- [Work instructions]:
Quote every line of the listing below word for word, in the same order.

- [Source information]:
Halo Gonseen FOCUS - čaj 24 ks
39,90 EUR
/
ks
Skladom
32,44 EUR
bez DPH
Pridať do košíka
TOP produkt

- [Solution for this task]:
Halo Gonseen FOCUS - čaj 24 ks
39,90 EUR
/
ks
Skladom
32,44 EUR
bez DPH
Pridať do košíka
TOP produkt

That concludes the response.